- _Work task_: Please find every line of the listing below where "CROSS" occurs and copy it.

########################################

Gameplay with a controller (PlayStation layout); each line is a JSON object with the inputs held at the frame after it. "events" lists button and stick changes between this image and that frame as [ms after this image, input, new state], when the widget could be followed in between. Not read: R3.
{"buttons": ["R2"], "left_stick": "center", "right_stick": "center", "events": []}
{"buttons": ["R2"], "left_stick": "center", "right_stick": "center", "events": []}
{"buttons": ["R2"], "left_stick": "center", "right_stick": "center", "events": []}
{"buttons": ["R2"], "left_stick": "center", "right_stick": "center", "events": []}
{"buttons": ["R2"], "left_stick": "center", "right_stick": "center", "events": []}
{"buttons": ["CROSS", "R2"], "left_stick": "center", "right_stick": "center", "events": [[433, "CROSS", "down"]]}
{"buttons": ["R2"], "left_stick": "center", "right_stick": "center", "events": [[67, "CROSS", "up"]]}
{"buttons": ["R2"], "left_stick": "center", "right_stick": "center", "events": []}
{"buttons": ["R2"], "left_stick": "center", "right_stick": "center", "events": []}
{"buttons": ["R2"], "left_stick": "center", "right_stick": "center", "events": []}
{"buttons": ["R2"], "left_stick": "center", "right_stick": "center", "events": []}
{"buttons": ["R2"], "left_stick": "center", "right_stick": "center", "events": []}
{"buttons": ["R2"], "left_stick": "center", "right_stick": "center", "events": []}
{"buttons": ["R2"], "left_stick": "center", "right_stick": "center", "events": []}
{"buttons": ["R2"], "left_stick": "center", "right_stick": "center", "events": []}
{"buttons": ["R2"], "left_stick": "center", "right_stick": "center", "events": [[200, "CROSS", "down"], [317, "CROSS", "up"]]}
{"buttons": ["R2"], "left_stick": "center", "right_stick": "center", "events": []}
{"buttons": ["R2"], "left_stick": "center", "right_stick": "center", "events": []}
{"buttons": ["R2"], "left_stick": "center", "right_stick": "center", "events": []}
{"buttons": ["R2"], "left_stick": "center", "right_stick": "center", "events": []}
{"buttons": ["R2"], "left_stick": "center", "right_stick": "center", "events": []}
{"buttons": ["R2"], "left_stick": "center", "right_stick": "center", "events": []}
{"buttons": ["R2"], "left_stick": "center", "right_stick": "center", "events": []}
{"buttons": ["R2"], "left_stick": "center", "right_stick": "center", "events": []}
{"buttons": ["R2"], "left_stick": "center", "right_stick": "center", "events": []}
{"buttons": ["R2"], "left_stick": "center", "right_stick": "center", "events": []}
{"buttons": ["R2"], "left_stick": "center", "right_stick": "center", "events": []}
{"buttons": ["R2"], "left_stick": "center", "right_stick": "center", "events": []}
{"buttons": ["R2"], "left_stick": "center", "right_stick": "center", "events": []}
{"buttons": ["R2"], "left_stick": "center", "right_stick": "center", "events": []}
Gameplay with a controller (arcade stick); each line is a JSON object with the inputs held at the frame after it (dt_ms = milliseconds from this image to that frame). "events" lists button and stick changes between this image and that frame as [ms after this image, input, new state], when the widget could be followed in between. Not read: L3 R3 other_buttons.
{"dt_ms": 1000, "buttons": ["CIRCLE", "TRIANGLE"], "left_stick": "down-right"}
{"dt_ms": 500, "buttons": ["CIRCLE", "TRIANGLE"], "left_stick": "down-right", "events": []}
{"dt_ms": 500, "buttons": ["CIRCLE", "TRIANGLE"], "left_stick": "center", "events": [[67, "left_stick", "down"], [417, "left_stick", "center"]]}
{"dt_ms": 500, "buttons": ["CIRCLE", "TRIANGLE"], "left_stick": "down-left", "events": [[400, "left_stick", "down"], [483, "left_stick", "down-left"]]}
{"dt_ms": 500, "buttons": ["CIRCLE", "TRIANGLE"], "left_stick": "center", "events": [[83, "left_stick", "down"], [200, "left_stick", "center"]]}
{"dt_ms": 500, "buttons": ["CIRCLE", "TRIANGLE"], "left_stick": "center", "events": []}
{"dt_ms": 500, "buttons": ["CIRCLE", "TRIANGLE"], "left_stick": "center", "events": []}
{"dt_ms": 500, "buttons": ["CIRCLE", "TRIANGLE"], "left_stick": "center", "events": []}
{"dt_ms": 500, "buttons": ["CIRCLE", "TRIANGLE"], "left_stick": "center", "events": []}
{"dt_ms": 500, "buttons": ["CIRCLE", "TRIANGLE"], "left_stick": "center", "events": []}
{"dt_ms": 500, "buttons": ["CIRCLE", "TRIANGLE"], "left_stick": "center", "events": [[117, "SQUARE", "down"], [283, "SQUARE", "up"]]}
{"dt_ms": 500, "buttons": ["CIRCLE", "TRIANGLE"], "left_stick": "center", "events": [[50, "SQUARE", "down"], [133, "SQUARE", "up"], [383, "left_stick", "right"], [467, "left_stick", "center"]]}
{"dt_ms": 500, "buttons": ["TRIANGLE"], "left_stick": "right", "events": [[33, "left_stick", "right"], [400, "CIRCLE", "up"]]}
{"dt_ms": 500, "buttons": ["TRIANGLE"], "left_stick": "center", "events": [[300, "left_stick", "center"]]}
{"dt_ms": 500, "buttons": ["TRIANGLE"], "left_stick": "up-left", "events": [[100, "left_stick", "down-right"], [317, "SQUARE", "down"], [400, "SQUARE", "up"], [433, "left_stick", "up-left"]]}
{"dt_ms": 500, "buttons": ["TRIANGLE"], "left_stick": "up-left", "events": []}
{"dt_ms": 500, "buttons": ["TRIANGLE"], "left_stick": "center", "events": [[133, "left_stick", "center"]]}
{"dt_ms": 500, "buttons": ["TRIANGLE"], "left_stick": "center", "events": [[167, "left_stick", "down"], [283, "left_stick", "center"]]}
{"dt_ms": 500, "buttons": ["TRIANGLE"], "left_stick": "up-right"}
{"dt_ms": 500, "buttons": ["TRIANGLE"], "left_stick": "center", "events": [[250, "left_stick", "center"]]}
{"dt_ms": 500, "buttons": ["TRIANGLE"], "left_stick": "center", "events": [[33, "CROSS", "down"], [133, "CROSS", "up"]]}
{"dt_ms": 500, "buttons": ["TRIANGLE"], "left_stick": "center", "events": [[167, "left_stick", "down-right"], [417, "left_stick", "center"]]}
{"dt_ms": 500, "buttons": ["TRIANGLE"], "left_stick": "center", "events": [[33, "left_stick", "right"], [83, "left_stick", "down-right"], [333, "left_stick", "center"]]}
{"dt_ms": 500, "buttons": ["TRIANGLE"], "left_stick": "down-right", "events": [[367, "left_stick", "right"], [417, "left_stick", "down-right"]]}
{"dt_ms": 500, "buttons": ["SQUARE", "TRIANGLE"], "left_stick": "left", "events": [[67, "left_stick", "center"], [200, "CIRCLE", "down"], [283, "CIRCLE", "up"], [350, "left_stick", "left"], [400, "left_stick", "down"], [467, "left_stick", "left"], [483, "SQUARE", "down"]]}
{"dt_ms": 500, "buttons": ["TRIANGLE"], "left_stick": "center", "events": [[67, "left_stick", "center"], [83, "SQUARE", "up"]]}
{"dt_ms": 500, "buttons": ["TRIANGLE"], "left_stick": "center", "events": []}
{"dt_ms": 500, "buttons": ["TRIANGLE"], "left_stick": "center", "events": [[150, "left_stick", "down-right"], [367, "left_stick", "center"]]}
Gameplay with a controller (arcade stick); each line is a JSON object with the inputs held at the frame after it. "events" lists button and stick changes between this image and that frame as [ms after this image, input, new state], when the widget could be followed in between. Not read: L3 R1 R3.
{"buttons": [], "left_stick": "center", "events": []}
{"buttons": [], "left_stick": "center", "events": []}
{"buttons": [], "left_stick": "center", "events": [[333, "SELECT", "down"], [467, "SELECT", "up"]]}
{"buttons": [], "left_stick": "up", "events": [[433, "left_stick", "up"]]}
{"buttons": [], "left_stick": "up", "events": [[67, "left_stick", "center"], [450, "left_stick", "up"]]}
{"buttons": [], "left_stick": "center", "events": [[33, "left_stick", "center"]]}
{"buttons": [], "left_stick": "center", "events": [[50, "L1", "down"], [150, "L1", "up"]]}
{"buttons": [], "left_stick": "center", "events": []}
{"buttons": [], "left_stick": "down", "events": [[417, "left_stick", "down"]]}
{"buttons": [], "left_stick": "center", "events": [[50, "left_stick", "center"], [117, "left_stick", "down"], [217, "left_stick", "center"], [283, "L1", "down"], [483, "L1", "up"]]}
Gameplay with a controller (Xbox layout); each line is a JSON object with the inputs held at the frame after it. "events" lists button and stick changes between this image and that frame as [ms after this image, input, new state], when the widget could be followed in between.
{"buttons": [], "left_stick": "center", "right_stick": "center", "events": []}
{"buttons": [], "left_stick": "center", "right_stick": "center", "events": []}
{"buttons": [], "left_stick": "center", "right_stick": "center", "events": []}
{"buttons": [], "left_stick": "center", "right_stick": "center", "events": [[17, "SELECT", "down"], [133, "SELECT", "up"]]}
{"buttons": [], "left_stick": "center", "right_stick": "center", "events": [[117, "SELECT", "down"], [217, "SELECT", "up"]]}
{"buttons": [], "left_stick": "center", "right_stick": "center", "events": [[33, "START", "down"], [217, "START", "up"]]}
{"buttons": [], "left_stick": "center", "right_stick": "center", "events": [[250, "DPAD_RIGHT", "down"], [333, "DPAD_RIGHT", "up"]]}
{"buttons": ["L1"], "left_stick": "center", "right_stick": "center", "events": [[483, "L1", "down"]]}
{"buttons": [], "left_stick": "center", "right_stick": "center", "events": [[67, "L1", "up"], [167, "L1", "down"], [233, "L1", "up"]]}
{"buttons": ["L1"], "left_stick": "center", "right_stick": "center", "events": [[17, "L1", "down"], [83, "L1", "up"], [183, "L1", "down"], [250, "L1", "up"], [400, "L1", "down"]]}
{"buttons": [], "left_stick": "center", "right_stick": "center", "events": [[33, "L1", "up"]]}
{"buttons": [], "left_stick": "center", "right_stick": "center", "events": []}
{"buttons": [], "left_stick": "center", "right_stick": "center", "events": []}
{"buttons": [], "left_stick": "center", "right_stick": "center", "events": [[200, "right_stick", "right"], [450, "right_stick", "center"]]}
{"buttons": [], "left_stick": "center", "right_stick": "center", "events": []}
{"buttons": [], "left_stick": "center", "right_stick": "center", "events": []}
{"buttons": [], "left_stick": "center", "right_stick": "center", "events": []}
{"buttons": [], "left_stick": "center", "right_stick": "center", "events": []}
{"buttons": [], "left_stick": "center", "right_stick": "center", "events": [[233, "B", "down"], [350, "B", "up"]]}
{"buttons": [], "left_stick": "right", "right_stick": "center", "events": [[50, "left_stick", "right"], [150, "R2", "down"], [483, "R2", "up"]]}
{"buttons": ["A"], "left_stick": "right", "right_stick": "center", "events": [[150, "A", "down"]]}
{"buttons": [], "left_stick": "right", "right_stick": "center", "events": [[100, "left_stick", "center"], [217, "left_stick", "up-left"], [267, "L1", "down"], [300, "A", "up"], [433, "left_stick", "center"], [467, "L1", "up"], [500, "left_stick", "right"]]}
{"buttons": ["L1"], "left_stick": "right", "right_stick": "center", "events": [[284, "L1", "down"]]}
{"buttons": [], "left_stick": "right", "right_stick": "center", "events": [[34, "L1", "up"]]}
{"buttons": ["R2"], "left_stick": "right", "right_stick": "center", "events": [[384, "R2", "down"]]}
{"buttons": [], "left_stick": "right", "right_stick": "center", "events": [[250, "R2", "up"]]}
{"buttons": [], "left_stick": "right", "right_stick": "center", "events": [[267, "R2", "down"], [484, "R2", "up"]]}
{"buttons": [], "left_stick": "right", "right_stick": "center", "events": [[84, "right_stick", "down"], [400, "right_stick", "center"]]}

########################################

- _Response area_:
{"buttons": ["CROSS", "R2"], "left_stick": "center", "right_stick": "center", "events": [[433, "CROSS", "down"]]}
{"buttons": ["R2"], "left_stick": "center", "right_stick": "center", "events": [[67, "CROSS", "up"]]}
{"buttons": ["R2"], "left_stick": "center", "right_stick": "center", "events": [[200, "CROSS", "down"], [317, "CROSS", "up"]]}
{"dt_ms": 500, "buttons": ["TRIANGLE"], "left_stick": "center", "events": [[33, "CROSS", "down"], [133, "CROSS", "up"]]}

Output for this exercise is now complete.